►
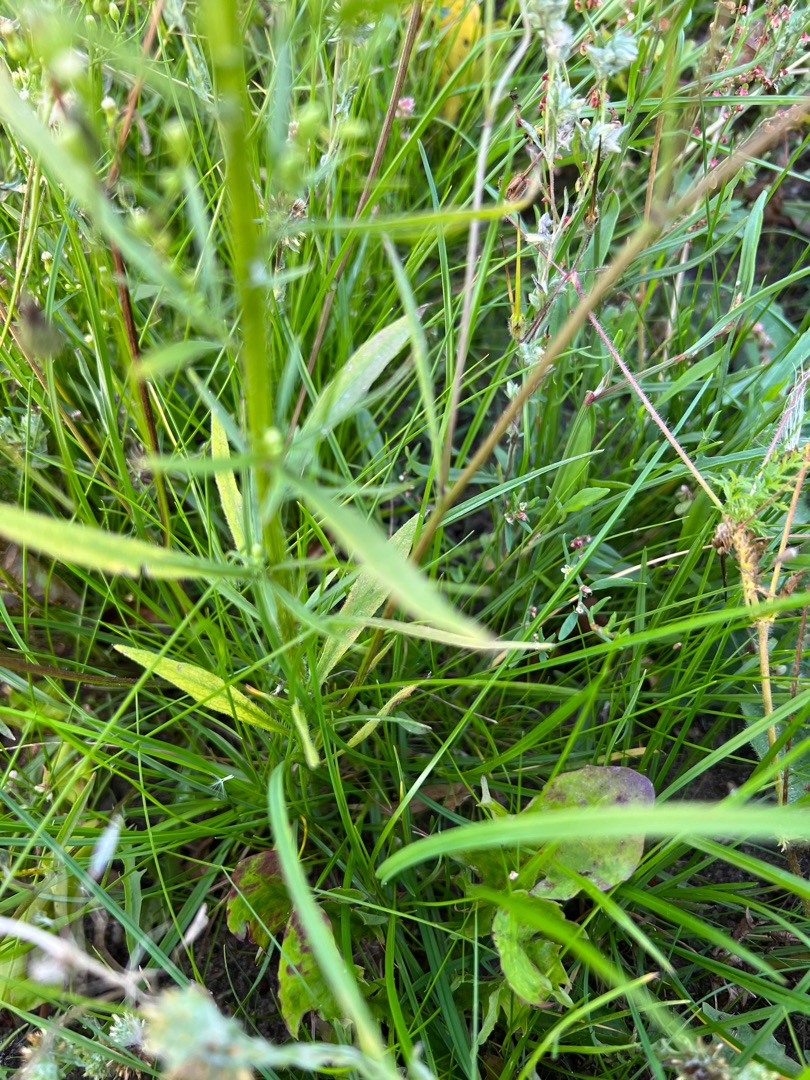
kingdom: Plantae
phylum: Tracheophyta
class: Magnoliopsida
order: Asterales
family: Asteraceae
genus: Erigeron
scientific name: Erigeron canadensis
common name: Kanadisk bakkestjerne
◄
#### Your instructions:
Copy out every line of the listing above word for word, leaving out the pictures.

#### Reply:
kingdom: Plantae
phylum: Tracheophyta
class: Magnoliopsida
order: Asterales
family: Asteraceae
genus: Erigeron
scientific name: Erigeron canadensis
common name: Kanadisk bakkestjerne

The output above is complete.